MaykThewessen · MaykThewessen · May 23, 2026
diff --git a/.gitignore b/.gitignore
@@ -49,3 +49,6 @@ germany_admin_levels_*.osm
 # open-mastr SQLite snapshot (6+ GB, regenerable via `pixi run db-mastr-core`).
 # Symlinked from ~/.open-MaStR/data/sqlite/open-mastr.db so refresh works in place.
 data/mastr/
+
+# geoBoundaries cache (refetched on demand by bess_income_by_bundesland.py).
+data/geo/
diff --git a/bess_income_by_bundesland.py b/bess_income_by_bundesland.py
@@ -0,0 +1,157 @@
+"""Battery storage income per Bundesland, snapshot of Feb 2026.
+
+Aggregates installed BESS power and energy from the MaStR registry to the
+16 German federal states and applies a per-MW revenue benchmark to estimate
+annual income. Bundesland polygons are pulled from the geoBoundaries API
+(ADM1, DEU) and used to spatially recover the state label for the few rows
+where MaStR has it NULL but coordinates are present.
+
+Run:
+    python bess_income_by_bundesland.py
+    python bess_income_by_bundesland.py --benchmark 150000 --snapshot 2026-02-28
+"""
+from __future__ import annotations
+
+import argparse
+import json
+import urllib.request
+from pathlib import Path
+
+import geopandas as gpd
+import pandas as pd
+
+REPO_ROOT = Path(__file__).resolve().parent
+
+# geoBoundaries DEU ADM1 — Bundesländer polygons. Static commit-pinned URL so
+# results are reproducible across runs even if a newer build supersedes it.

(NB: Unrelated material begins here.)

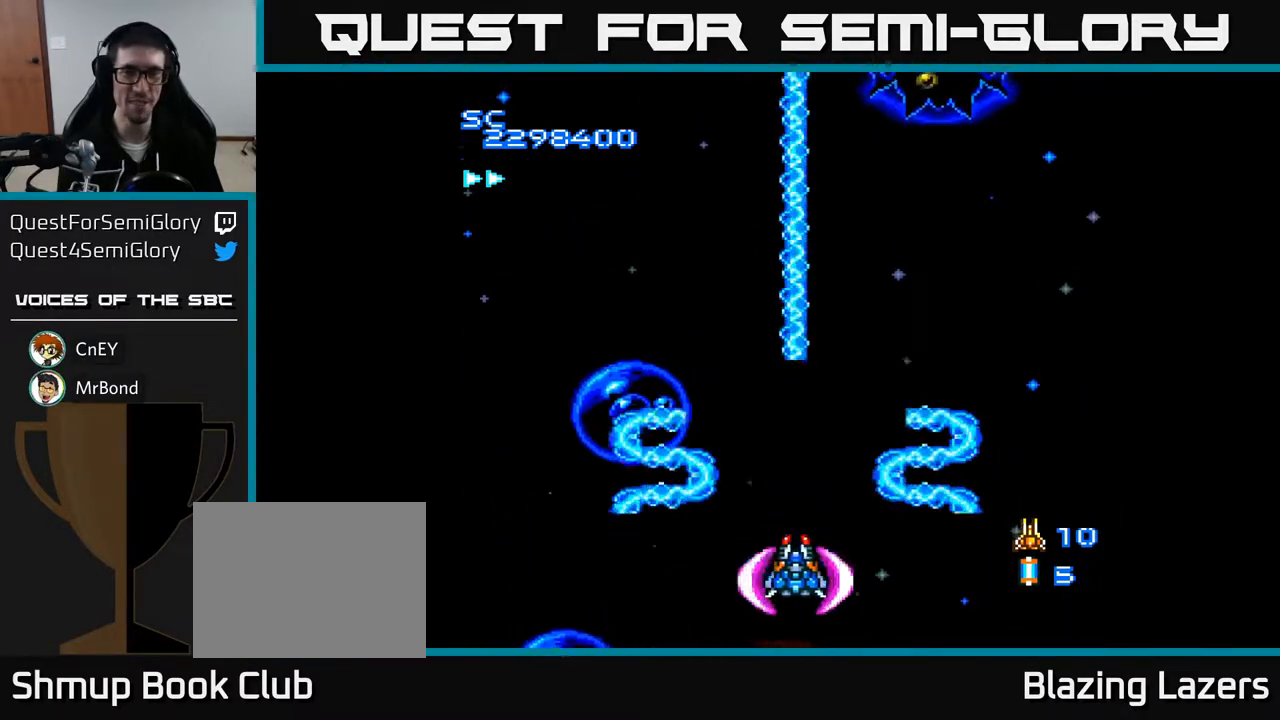
{"buttons": ["A", "DPAD_UP", "DPAD_RIGHT"], "right_stick": "center", "events": [[133, "DPAD_UP", "down"], [267, "DPAD_RIGHT", "down"], [267, "DPAD_UP", "up"], [333, "DPAD_UP", "down"]]}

+GEOBOUNDARIES_API = "https://www.geoboundaries.org/api/current/gbOpen/DEU/ADM1/"
+GEO_CACHE = REPO_ROOT / "data" / "geo" / "deu_adm1.geojson"
+
+# Default 2-h system revenue benchmark. The Modo Energy "German BESS Index"
+# reported median realised revenues in the €100–180 k/MW/yr band across
+# 2024–2025 (arbitrage + aFRR blend); 130 k€/MW/yr sits near the index median.
+# Override with --benchmark; treat the output as an order-of-magnitude estimate.
+DEFAULT_BENCHMARK_EUR_PER_MW_YR = 130_000.0
+
+
+def fetch_bundesland_polygons() -> gpd.GeoDataFrame:
+    """Return ADM1 polygons keyed by `shapeName` (matches MaStR `bundesland`)."""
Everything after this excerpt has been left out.